Primary nitrite maximum in the euphotic layer near the Xisha Islands, South China Sea

Authors

  • Mei-Lin Wu State Key Laboratory of Tropical Oceanography, South China Sea Institute of Oceanology, Chinese Academy of Sciences, Guangzhou 510301, China
  • Qin-Yan Liu State Key Laboratory of Tropical Oceanography, South China Sea Institute of Oceanology, Chinese Academy of Sciences, Guangzhou 510301, China
  • Jun-De Dong State Key Laboratory of Tropical Oceanography, South China Sea Institute of Oceanology, Chinese Academy of Sciences, Guangzhou 510301, China
  • You-Shao Wang State Key Laboratory of Tropical Oceanography, South China Sea Institute of Oceanology, Chinese Academy of Sciences, Guangzhou 510301, China
  • Dong-Xiao Wang State Key Laboratory of Tropical Oceanography, South China Sea Institute of Oceanology, Chinese Academy of Sciences, Guangzhou 510301, China

Keywords:

biogeochemistry, nitrification

Abstract

A subsurface nitrite maximum was observed along one transection near the Xisha Islands in the South China Sea in early September 2009. Possible causes were examined using in situ observed data and remote sensing data.

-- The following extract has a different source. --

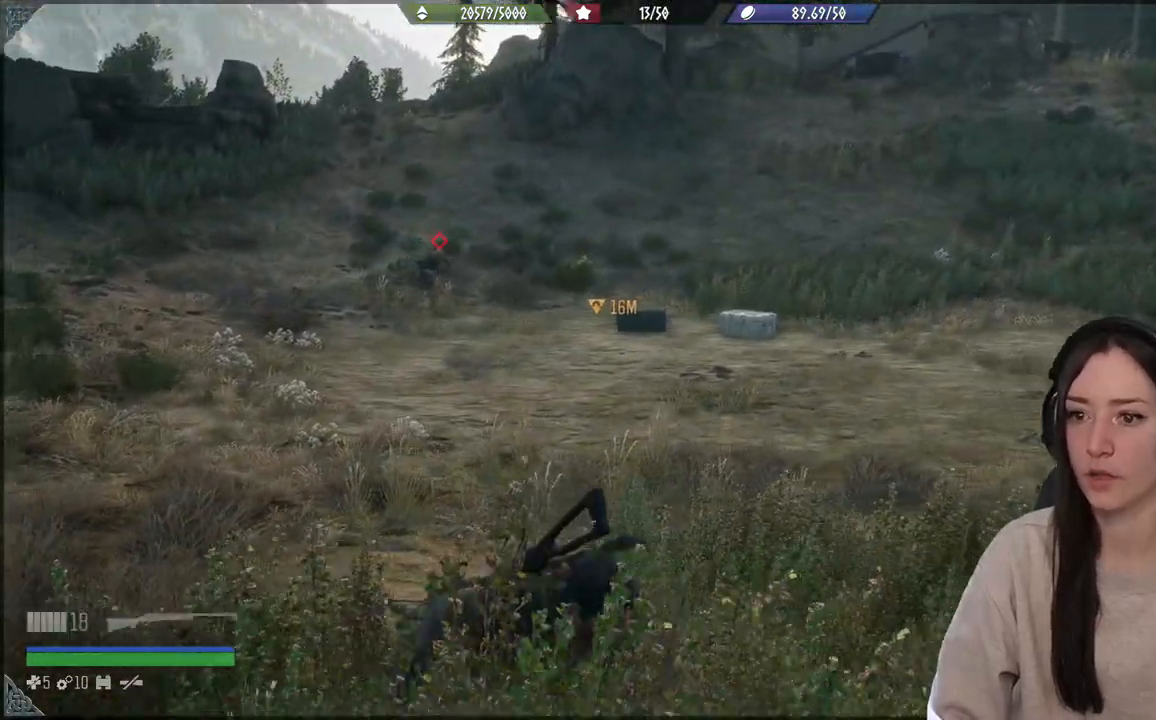
{"buttons": [], "left_stick": "center", "right_stick": "center", "events": [[150, "left_stick", "center"], [267, "right_stick", "center"]]}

A cold eddy was identified near the Xisha Islands during the periods of study. The Xisha Islands' water receives copious supplies of nutrients through cold eddies. Accumulation of nitrite about 50 m deep reaches 0.49 μmol l−1, and forms and maintains the primary nitrite maximum. The relationship between NO2 and Chl-a is very significant (R2 = 0.5829, p-value(statistical significance) = 0.00). Nitrification processes would result in apparent oxygen utilization (AOU) ranging from 0.22 to 35.88 μM, around 24.60% of the total biological oxygen demand in the water column of under-saturation of dissolved oxygen. This value is very close to the Redfield stoichiometry (32/138 = 23%) of total oxygen consumption associated with organic matter diagenesis. These results may support the hypothesis that phytoplankton and the nitrification process have an important influence on the PNM or 260 maintenance in the euphotic layer. Our results indicate that physical conditions and biological activities near the Xisha Islands play a significant role in regulating biogeochemistry.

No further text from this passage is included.